Vecinas mías, levantadas desde hace innúmeros de soles, 
desde cuando las carretas volvían de los mangares de Managua,
y el polvo, y un olor de mula enferma
se nos prendía desde la puerta a la garganta;
vecinas mías, ha sido duro el martillar y las brazadas de amargura;
desde nuestros portales silenciosos que aún parecen pupilas rejuvenecidas
hemos sufrido tantas veces al ver partir el féretro de nuestros ocupantes,
y así, sentir enturbiarse los días y estos vientres de salones en congoja;
mírenme, vecinas,
en mis entrañas hubo siempre un zumbido de balada alegre,
y un aroma nupcial de tamarindo y uvas;
acá un señor subía en las mañanas a lanzar palomas desde mi azotea,
ustedes las vieron volar, adueñarse de la ciudad,
y posarse amorosamente en el alero de alguna de nosotras.
La señora era feliz por aquellos días,
y la vajilla ostentaba un esplendor de almuerzo valenciano;
muchas veces la vi con ojos encendidos
mirarle el torso de labriego curtido a plomazos de sol;
pero, vecinas, un día nos abandonó a las dos,
y ella se subió a la azotea a mirar las nubes,
y se hizo de noche… y llegó el otoño a mis paredes
y un zumbido de desamor me fue agrietando;
ella para no morir sin voz lanzó poemas como palomas tristes,
y compartió su soledad llenando mi vientre de poetas;
ay, dulce pesadumbre, gongorianas romerías,
si alguna vez he sido presuntuosa,
ha sido cuando se abraza a mi respiración
todo ese oleaje espiritual, así mi frontispicio
se hizo verdeluz…
sí, vecinas, el señor de las palomas un día retornó
y hubo otra vez cierto aroma de frutas nuevas;
vinieron obreros a repellar mis agrietados muros,
no las heridas de ella (que jamás sanaron);
él trajo su orgullo de viajero y lo escuché decir:
“en Tampa también se sufre el sol sobre la piel…”
pero ella no presentía ya el fuego de su torso,
ni las sensuales palomas que bajaban de sus manos hacia ella,
se empotró demasiado el otoño en los broqueles
y ahora cuesta encendernos la mirada;
él remató con odas de tabaco y patria:
“mi casa está a pocos pasos de la del Apóstol”…

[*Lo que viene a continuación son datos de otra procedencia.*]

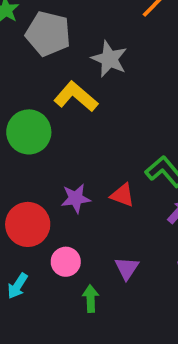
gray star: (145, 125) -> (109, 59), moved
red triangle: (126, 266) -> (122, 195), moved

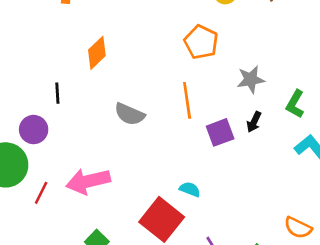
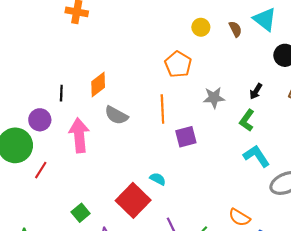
orange diamond: (97, 53) -> (98, 85), moved
black arrow: (254, 122) -> (256, 91), moved
pink arrow: (88, 181) -> (79, 135), moved, turned 92

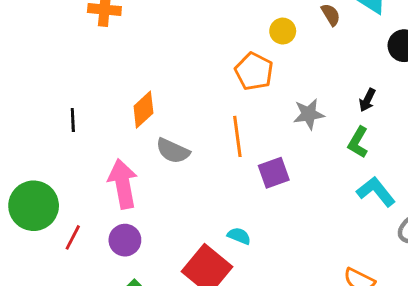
yellow circle: (201, 27) -> (283, 31), moved
black line: (61, 93) -> (73, 120), moved
purple circle: (40, 120) -> (125, 240), moved

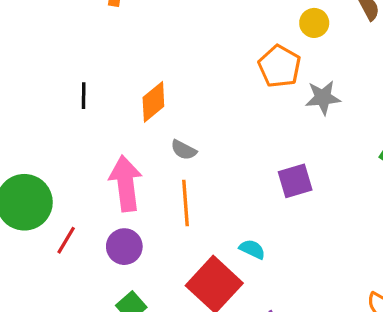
gray star: (309, 114) -> (323, 98), moved
black line: (73, 120) -> (84, 96), moved
orange line: (237, 136) -> (186, 203), moved
gray semicircle: (173, 151) -> (184, 150), size x0.7

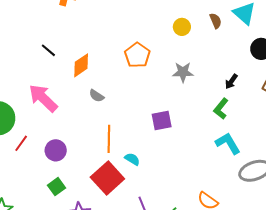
orange pentagon: (280, 66) -> (137, 55), moved
black line: (84, 96) -> (48, 50), moved, turned -56
pink arrow: (126, 183) -> (43, 98), moved, turned -44
orange line: (186, 203) -> (109, 139), moved

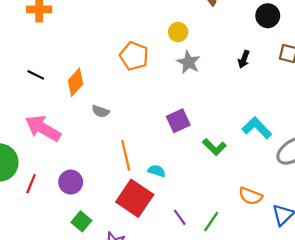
yellow circle: (182, 27) -> (178, 32), moved
gray star: (183, 72) -> (189, 62), turned -30
green L-shape: (221, 109) -> (214, 147), moved, turned -70

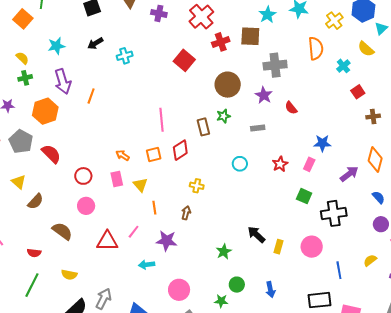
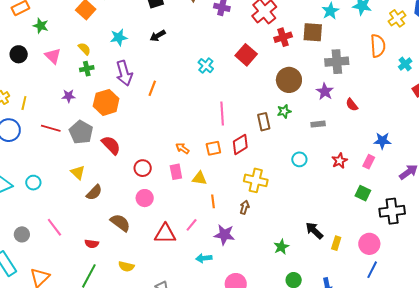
cyan cross: (125, 56) -> (206, 66), moved, turned -35
yellow triangle: (140, 185) -> (199, 178), turned -42
yellow cross: (197, 186) -> (256, 180), size x1.6
blue line: (339, 270) -> (372, 270), moved, turned 36

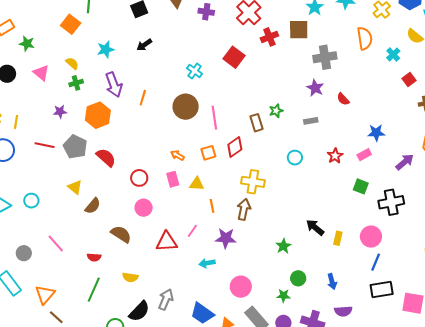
brown circle: (289, 80) -> (186, 107), moved
pink rectangle: (369, 162) -> (364, 155), turned 40
brown arrow: (245, 207) -> (244, 209), size x1.5

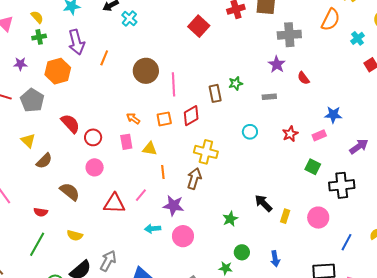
orange semicircle: (365, 38) -> (331, 20), turned 30
cyan cross: (195, 71) -> (129, 19), moved
red semicircle: (106, 157) -> (70, 124), moved
blue line: (376, 262) -> (346, 242), moved
pink circle: (241, 287) -> (183, 236), moved

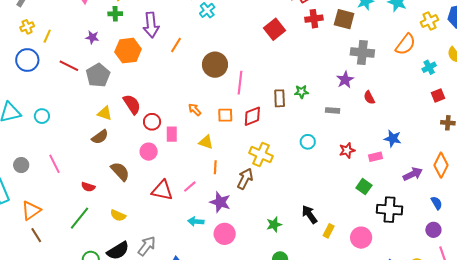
yellow triangle: (28, 141) -> (105, 113), moved, turned -35
pink rectangle: (126, 142) -> (172, 134), moved

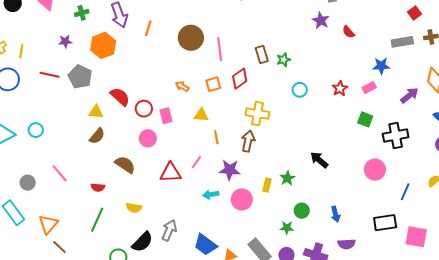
green star: (301, 92) -> (284, 60), moved
gray rectangle: (333, 110) -> (402, 42), moved, size x1.5
yellow rectangle: (329, 231) -> (267, 185), moved

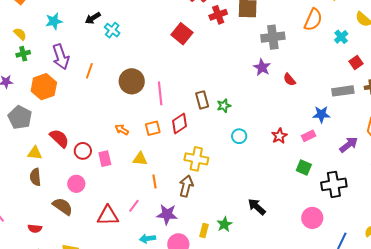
brown semicircle: (97, 136) -> (35, 177), turned 132
pink circle: (148, 138) -> (76, 184), moved

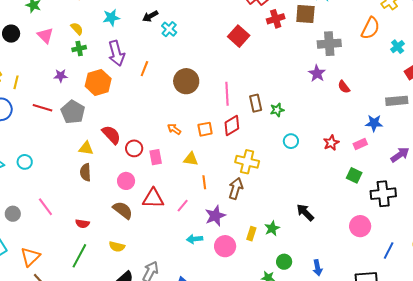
pink line: (160, 93) -> (227, 94), moved
brown semicircle: (63, 206) -> (123, 210), moved
purple star: (167, 214) -> (215, 216), turned -30
red triangle: (108, 216) -> (153, 198), moved

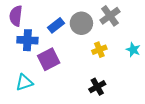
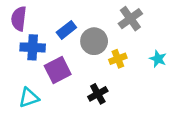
gray circle: (81, 23) -> (94, 41), moved
black cross: (97, 87) -> (98, 94), moved

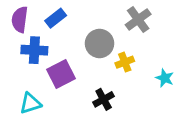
blue rectangle: (66, 30) -> (56, 18), moved
cyan star: (158, 59) -> (165, 78), moved

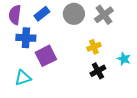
gray circle: (100, 43) -> (74, 14), moved
black cross: (104, 99) -> (98, 71), moved

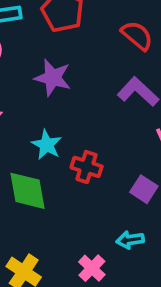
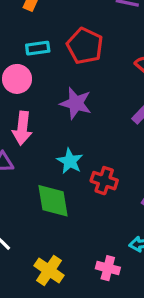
pink cross: (92, 268) -> (108, 268), turned -30

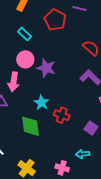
red pentagon: (85, 46) -> (55, 20), moved
cyan rectangle: (38, 48) -> (24, 34), turned 48
pink circle: (17, 79) -> (25, 59), moved

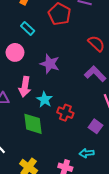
pink circle: (25, 59) -> (15, 52), moved
pink arrow: (14, 82) -> (25, 87), moved

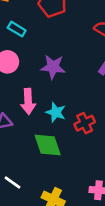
red cross: (65, 113) -> (85, 123), turned -35

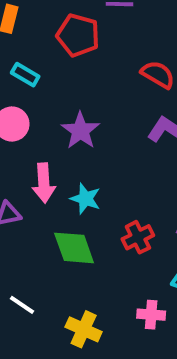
purple star: (53, 67) -> (80, 131), turned 30
red cross: (85, 123) -> (138, 237), moved

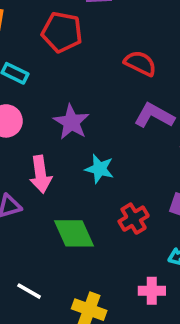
cyan star: (85, 199) -> (99, 169), moved

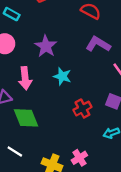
green diamond: (74, 233) -> (26, 118), moved
pink cross: (152, 291) -> (79, 158), moved, turned -35

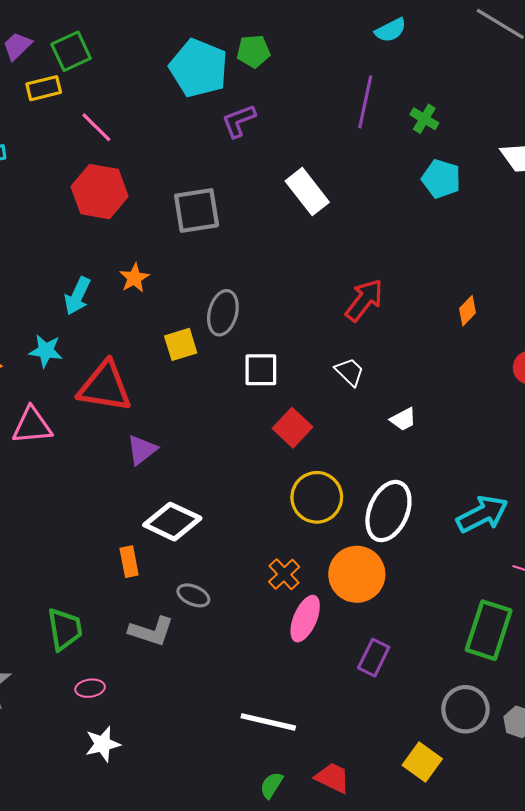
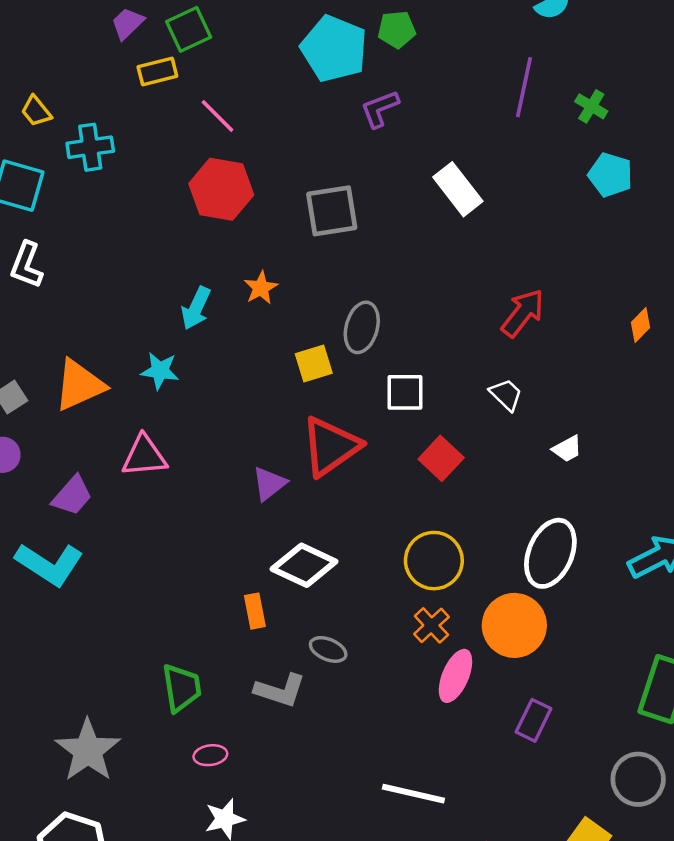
red triangle: (105, 387) -> (331, 446), moved, turned -44
yellow circle: (317, 497) -> (434, 561), moved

y supe entonces que su casa era aquella y no yo;
en fin, en el penúltimo día de los días, el señor se volvió a ir,
ambas sabíamos que para siempre.
Mírenme, vecinas, y no crean que estoy triste,
Es quizás un poco de lluvia otoñal humedeciendo eternamente mis paredes,
como lágrimas.

                                       Enero del 2011.